Data provided

*** Begin section ***

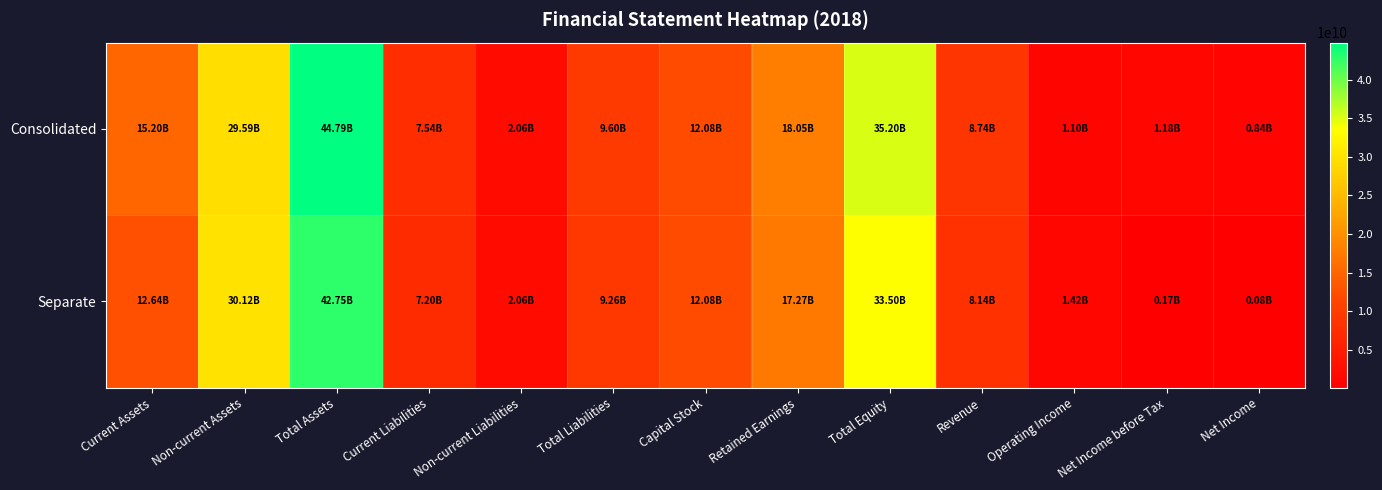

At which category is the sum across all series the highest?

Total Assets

*** End section ***
*** Begin section ***

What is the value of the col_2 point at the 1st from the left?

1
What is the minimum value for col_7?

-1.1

*** End section ***

What you need to do
Please reproduce, unchanged, the lines starting at the one containing "At which category" and ending at the one containing "Total Assets", with both of those lines included.

Expected answer
At which category is the sum across all series the highest?

Total Assets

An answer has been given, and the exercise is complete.